8) Os partidos dos poderosos fazem demagogia com os direitos das mulheres e as demandas da Comunidade LGBTI, no entanto, todos aceitam que o Estado siga bancando a reacionária Igreja Católica ou subsidiando outras igrejas, que se opõem a direitos básicos, como por exemplo o do aborto Só a Frente de Esquerda Unidade propõe acabar com essa situação: Igreja e Estado, assunto separado. Basta de feminicídios, trans/travesticídios e outros crimes de ódio. Ni una menos. Pelos direitos das mulheres trabalhadores. Ao mesmo trabalho, o mesmo salário. Implementação de uma Educação Sexual Integral (ESI) laica, científica e com perspectiva de gênero. Contra toda forma de opressão sexual.

9) A cada ano se faz mais evidente a crise habitacional que atinge milhões. As famílias pobres vivem amontoadas, ou se veem empurradas a darem duras lutas por terra para ter onde morar, em que muitas vezes há repressão, como foi em Guernica. A Frente de Esquerda Unidade levanta que é urgente um plano de obras públicas que, controlado pelos trabalhadores, garanta moradia para esses setores atingidos. Por impostos progressivos em cima das moradias ociosas dos especuladores imobiliários.

10) Junto aos grandes empresários, os partidos patronais destroem o meio-ambiente e são os que engavetaram a lei de zonas úmidas.
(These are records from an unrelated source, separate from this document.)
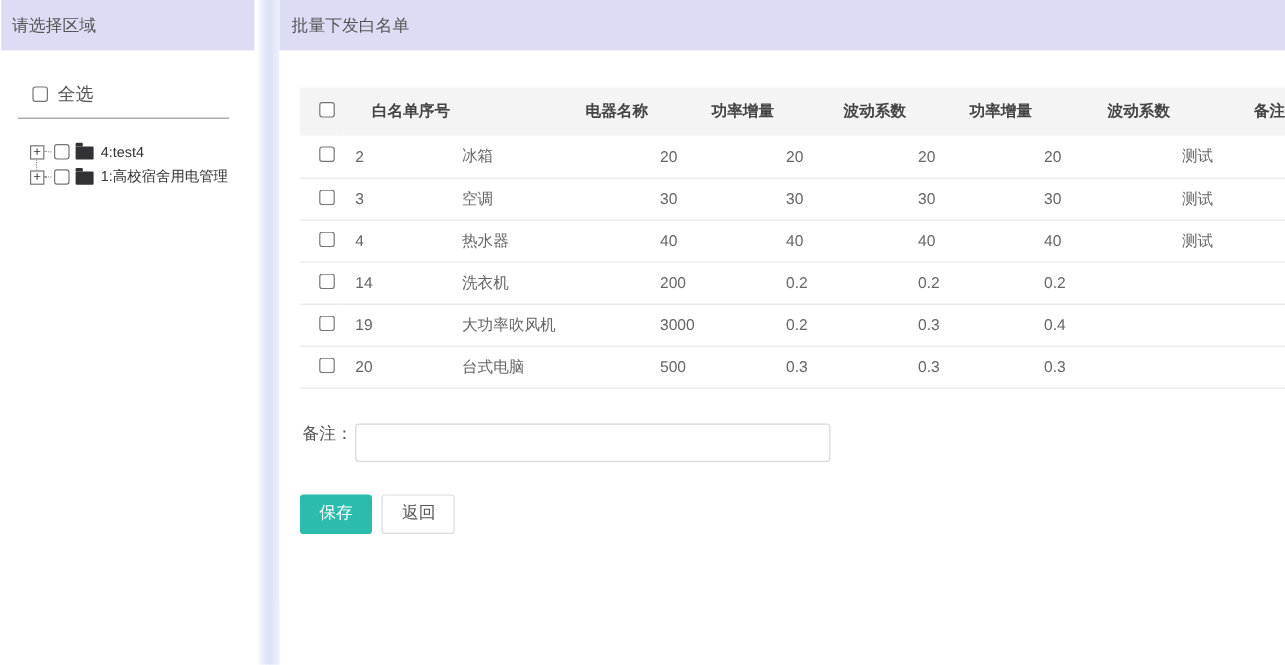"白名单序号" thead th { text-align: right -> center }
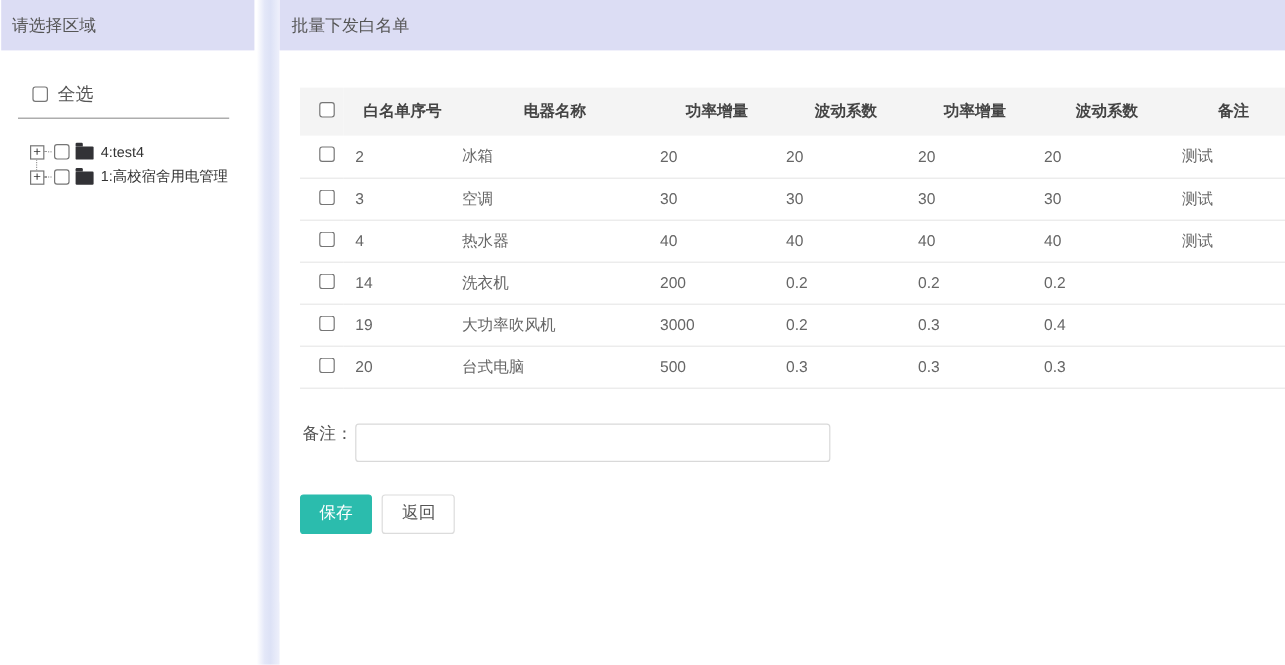"备注：" .remark-row { align-items: flex-start -> center }
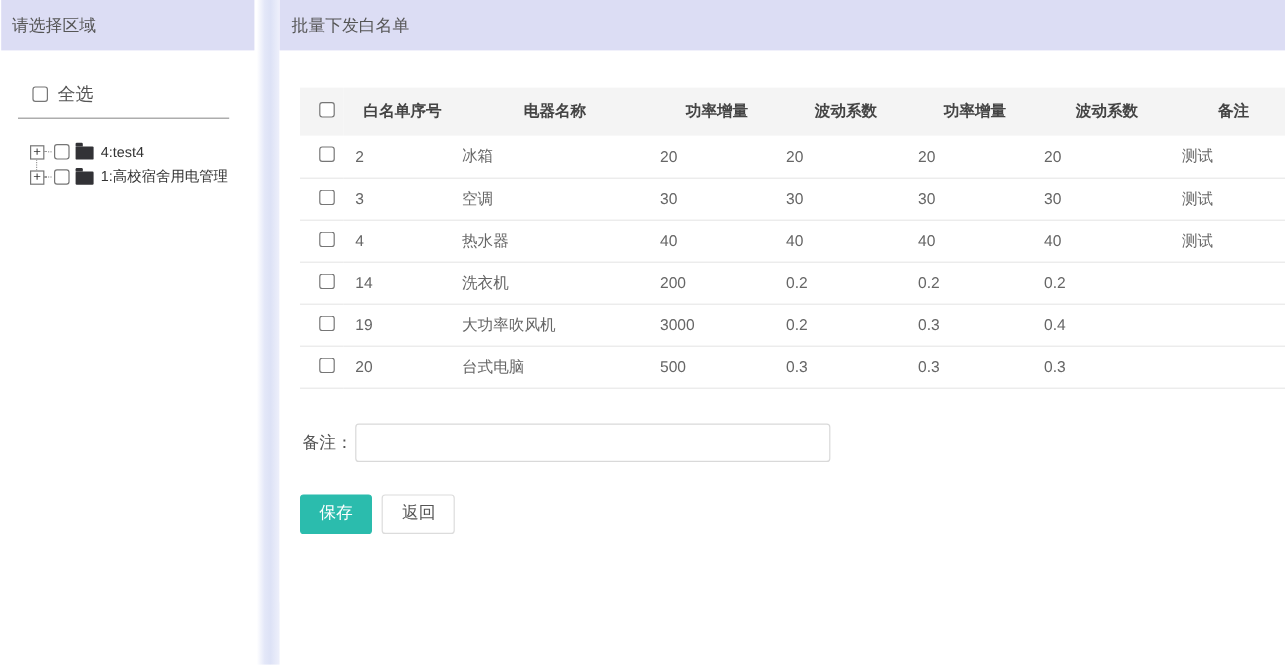"保存" .btn { margin-left: none -> 12px }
São responsáveis pela mineração contaminante, o agronegócio, a destruição dos bosques nativos e o dano à fauna tanto na terra quanto no mar. Por isso é preciso enfrentá-los. A esquerda apoia e participa ativamente das lutas em defesa do meio-ambiente, questionando a irracionalidade do sistema capitalista, que, junto da destruição da natureza, destrói as condições de vida da humanidade.